Stefan Maier’s team is researching how light interacts with nanostructures.Credit: LMU Munich
“The institute includes cleanrooms, chemical synthesis facilities, and a large variety of characterization laboratories, with laser facilities spanning from the UV to the terahertz,” says nanophotonics researcher Stefan Maier, who moved to LMU in 2018 after a decade at Imperial College London. “LMU’s Physics Department is probably one of the most exciting places in Europe at the moment,” he adds.
Last year, the university’s physics faculty received funding from the German Research Foundation (Deutsche Forschungsgemeinschaft, DFG) to develop three Clusters of Excellence around energy (e-conversion), quantum science and technology (MCQST) and the origins of life and the universe (ORIGINS). “This funding will consolidate long-term research programmes in these fields and further enhance the department’s international reputation,” says Maier.
Many Nobel Prize-winning physicists have studied, taught and researched at LMU, including Wilhelm Conrad Röntgen, Max von Laue, Max Planck, Werner Heisenberg and Theodor Hänsch. “The university played a key role in the development of quantum mechanics,” says Maier. “And in the 1970s, semiconductor physics and biophysics really took off here.”
Building on this legacy, his team focuses on modifying how light interacts with nanostructures. “We are working on new and efficient ways to harvest light into very small areas to enhance energy conversion,” he says. They are also exploring applications in optoelectronics and sensing technologies. His group’s latest paper in Nature Nanotechnology describes a holographic video display based on surfaces with a distinct nanostructure arrangement that greatly enhances storage capabilities.
Building for the future
The breakthroughs of the 21st century will come from cooperative and interdisciplinary research, says Maier. “There is already a very strong collaborative environment here at LMU, and we also have The Technical University of Munich (TUM) and the Max Plank Institute on our doorstep,” he adds. “Easy access to such wide-ranging expertise is particularly useful for students.”

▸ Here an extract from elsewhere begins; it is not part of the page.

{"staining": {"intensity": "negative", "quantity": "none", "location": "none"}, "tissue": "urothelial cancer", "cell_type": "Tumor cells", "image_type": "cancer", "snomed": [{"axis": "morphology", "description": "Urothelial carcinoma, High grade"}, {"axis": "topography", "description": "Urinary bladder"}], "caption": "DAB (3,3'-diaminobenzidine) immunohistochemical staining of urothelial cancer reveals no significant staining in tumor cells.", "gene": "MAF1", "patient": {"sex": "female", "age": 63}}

Tapping into local expertise helps young researchers as well. Ercolano joined LMU Munich in 2010 after working in the UK and the US. Moving to Germany was not an easy decision, but she has no regrets. “The research environment in Munich is so rich. There are so many opportunities for young researchers, and LMU is incredibly supportive,” she says. Ercolano started in the UNIVERSE excellence cluster, before joining ORIGINS. “This gave me the opportunity to meet researchers in different areas of physics, and I felt I could address more complex, fundamental questions rather than being limited to those that I could approach working on my own.”
Ercolano has been teaching in English in the LMU’s master’s programme, and will start teaching a bachelor degree course in German next semester.
LMU Munich offers two bachelor's degrees and four master's degrees across a diverse range of physics topics. The master’s programmes include a 12-month research project that gives students the skills and experience they need to pursue further research in industry or academia.